D'un geste de la main, elle tourna sur elle-même et fit apparaître tout un nouvel univers. Le village s'était répandu bien plus loin, beaucoup plus d'ogres vivaient ici... Et ils avaient de bons repas. Makaela pouvait voir plusieurs réserves de chair humaine se préparer à la boucherie du coin. La scène changea pour montrer le Palais Eternel. La salle du trône était remplie de Créatures de l'Ombre et d'ogres, et cette vision d'horreur donna un haut-le-cœur à Makaela. Si les ogres arrivaient à prendre le pouvoir grâce à Elsbeth, elle pouvait dire adieu à sa vie.

- Votre allégeance contre le pouvoir et votre retour à la cour. Vous prospèrerez dans tout le pays. Je vous le promets.

Le chef des ogres se tourna vers eux, les jaugea du regard et hocha la tête avant de se retourner vers Elsbeth vers qui il tendit la main.

- Marché conclu.

Une élévation de joie se fit entendre de la part de tout le monde et Elsbeth serra la main de l'ogre avec engouement. Elle arrivait à mener son plan à exécution, et les prochains sur la liste seraient sûrement les gnomes à qui elle promettrait liberté et pouvoir.

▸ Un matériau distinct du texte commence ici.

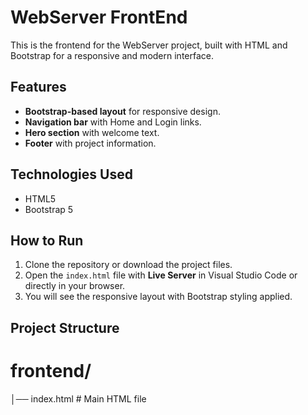 # WebServer FrontEnd

This is the frontend for the WebServer project, built with HTML and Bootstrap for a responsive and modern interface.

## Features
- **Bootstrap-based layout** for responsive design.
- **Navigation bar** with Home and Login links.
- **Hero section** with welcome text.
- **Footer** with project information.

## Technologies Used
- HTML5
- Bootstrap 5

## How to Run
1. Clone the repository or download the project files.
2. Open the `index.html` file with **Live Server** in Visual Studio Code or directly in your browser.
3. You will see the responsive layout with Bootstrap styling applied.

## Project Structure

# frontend/

│── index.html # Main HTML file
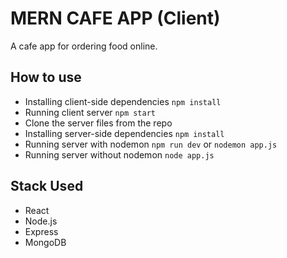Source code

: # MERN CAFE APP (Client)

A cafe app for ordering food online.

## How to use

- Installing client-side dependencies `npm install`
- Running client server `npm start`
- Clone the server files from the repo
- Installing server-side dependencies `npm install`
- Running server with nodemon `npm run dev` or `nodemon app.js`
- Running server without nodemon `node app.js`

## Stack Used
- React
- Node.js
- Express
- MongoDB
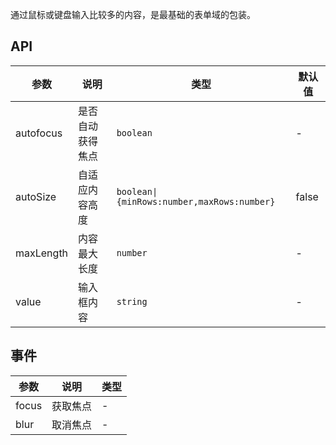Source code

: 通过鼠标或键盘输入比较多的内容，是最基础的表单域的包装。

## API

| 参数      | 说明             | 类型                                       | 默认值 |
| --------- | ---------------- | ------------------------------------------ | ------ |
| autofocus | 是否自动获得焦点 | `boolean`                                  | -      |
| autoSize  | 自适应内容高度   | `boolean\|{minRows:number,maxRows:number}` | false  |
| maxLength | 内容最大长度     | `number`                                   | -      |
| value     | 输入框内容       | `string`                                   | -      |

## 事件

| 参数  | 说明     | 类型 |
| ----- | -------- | ---- |
| focus | 获取焦点 | -    |
| blur  | 取消焦点 | -    |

- Retournons au campement, on en a assez entendu pour rédiger un rapport.

- T'as raison, Lane.

Alors, les deux jeunes femmes descendirent de l'arbre le plus discrètement possible et firent leur chemin jusqu'à leur campement. Arrivées à celui-ci, elles s'installèrent à la lumière d'une petite torche et sortirent une feuille de parchemin et une plume avec laquelle elles écrivirent rapidement ce qu'elles avaient pu voir en détails. Tout y passa. L'obéissance des Créatures de l'Ombre, le discours d'Elsbeth aux ogres, la vision, l'allégeance... Et elles décidèrent de rentrer dès l'aube le lendemain matin, ne jugeant pas utile d'aller voir ce qu'elle allait dire aux gnomes, le discours étant trop semblable pour qu'ils refusent.

Seulement, elles ne s'attendirent pas à la visite surprise d'une bande de Créatures de l'Ombre.